### Data for this exercise
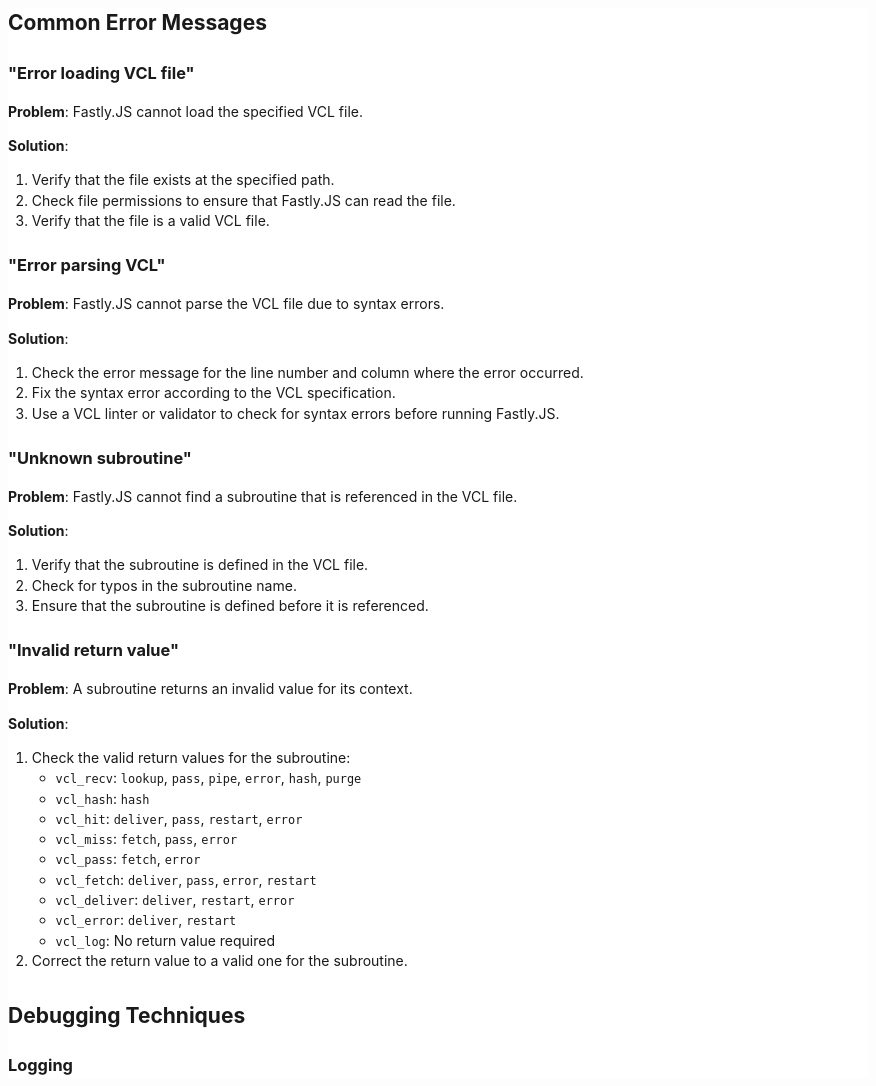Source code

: ## Common Error Messages

### "Error loading VCL file"

**Problem**: Fastly.JS cannot load the specified VCL file.

**Solution**:

1. Verify that the file exists at the specified path.
2. Check file permissions to ensure that Fastly.JS can read the file.
3. Verify that the file is a valid VCL file.

### "Error parsing VCL"

**Problem**: Fastly.JS cannot parse the VCL file due to syntax errors.

**Solution**:

1. Check the error message for the line number and column where the error occurred.
2. Fix the syntax error according to the VCL specification.
3. Use a VCL linter or validator to check for syntax errors before running Fastly.JS.

### "Unknown subroutine"

**Problem**: Fastly.JS cannot find a subroutine that is referenced in the VCL file.

**Solution**:

1. Verify that the subroutine is defined in the VCL file.
2. Check for typos in the subroutine name.
3. Ensure that the subroutine is defined before it is referenced.

### "Invalid return value"

**Problem**: A subroutine returns an invalid value for its context.

**Solution**:

1. Check the valid return values for the subroutine:
   - `vcl_recv`: `lookup`, `pass`, `pipe`, `error`, `hash`, `purge`
   - `vcl_hash`: `hash`
   - `vcl_hit`: `deliver`, `pass`, `restart`, `error`
   - `vcl_miss`: `fetch`, `pass`, `error`
   - `vcl_pass`: `fetch`, `error`
   - `vcl_fetch`: `deliver`, `pass`, `error`, `restart`
   - `vcl_deliver`: `deliver`, `restart`, `error`
   - `vcl_error`: `deliver`, `restart`
   - `vcl_log`: No return value required
2. Correct the return value to a valid one for the subroutine.

## Debugging Techniques

### Logging
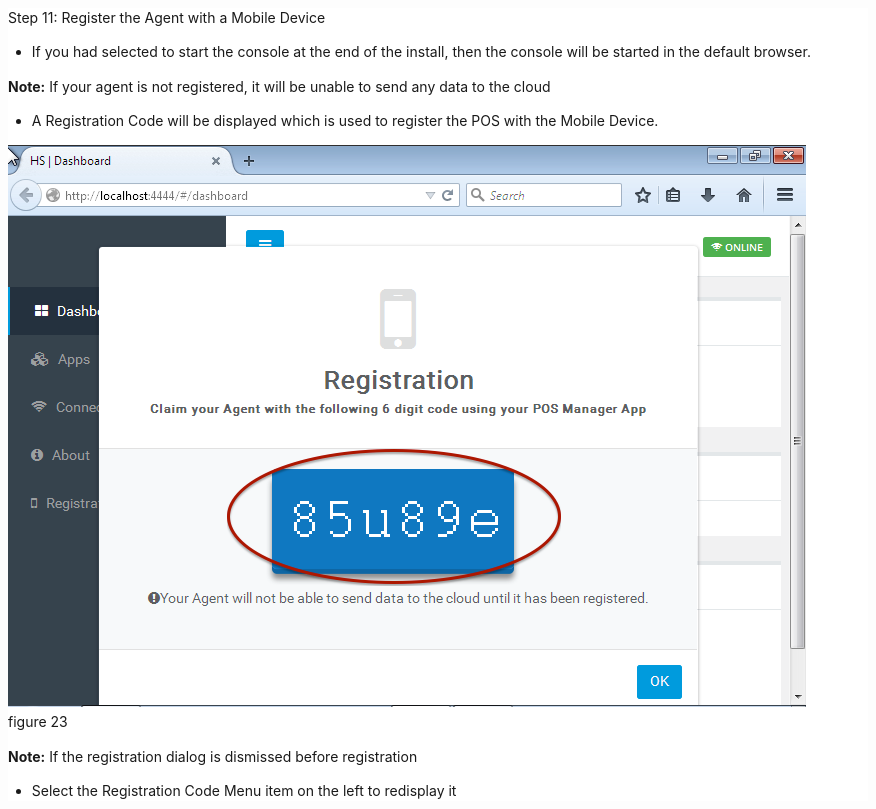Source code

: Step 11: Register the Agent with a Mobile Device
* If you had selected to start the console at the end of the install, then the console will be started in the default browser.

**Note:** If your agent is not registered, it will be unable to send any data to the cloud

* A Registration Code will be displayed which is used to register the POS with the Mobile Device.

![alt text](/images/agent_active_01.png?raw=true "figure 22")  
figure 23  

**Note:**  If the registration dialog is dismissed before registration
* Select the Registration Code Menu item on the left to redisplay it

### Exercise objective
Reproduce every line of the material above, but drop the pictures.

### Exercise response
Source code

: ## Common Error Messages

### "Error loading VCL file"

**Problem**: Fastly.JS cannot load the specified VCL file.

**Solution**:

1. Verify that the file exists at the specified path.
2. Check file permissions to ensure that Fastly.JS can read the file.
3. Verify that the file is a valid VCL file.

### "Error parsing VCL"

**Problem**: Fastly.JS cannot parse the VCL file due to syntax errors.

**Solution**:

1. Check the error message for the line number and column where the error occurred.
2. Fix the syntax error according to the VCL specification.
3. Use a VCL linter or validator to check for syntax errors before running Fastly.JS.

### "Unknown subroutine"

**Problem**: Fastly.JS cannot find a subroutine that is referenced in the VCL file.

**Solution**:

1. Verify that the subroutine is defined in the VCL file.
2. Check for typos in the subroutine name.
3. Ensure that the subroutine is defined before it is referenced.

### "Invalid return value"

**Problem**: A subroutine returns an invalid value for its context.

**Solution**:

1. Check the valid return values for the subroutine:
   - `vcl_recv`: `lookup`, `pass`, `pipe`, `error`, `hash`, `purge`
   - `vcl_hash`: `hash`
   - `vcl_hit`: `deliver`, `pass`, `restart`, `error`
   - `vcl_miss`: `fetch`, `pass`, `error`
   - `vcl_pass`: `fetch`, `error`
   - `vcl_fetch`: `deliver`, `pass`, `error`, `restart`
   - `vcl_deliver`: `deliver`, `restart`, `error`
   - `vcl_error`: `deliver`, `restart`
   - `vcl_log`: No return value required
2. Correct the return value to a valid one for the subroutine.

## Debugging Techniques

### Logging
Source code

: Step 11: Register the Agent with a Mobile Device
* If you had selected to start the console at the end of the install, then the console will be started in the default browser.

**Note:** If your agent is not registered, it will be unable to send any data to the cloud

* A Registration Code will be displayed which is used to register the POS with the Mobile Device.

![alt text](/images/agent_active_01.png?raw=true "figure 22")  
figure 23  

**Note:**  If the registration dialog is dismissed before registration
* Select the Registration Code Menu item on the left to redisplay it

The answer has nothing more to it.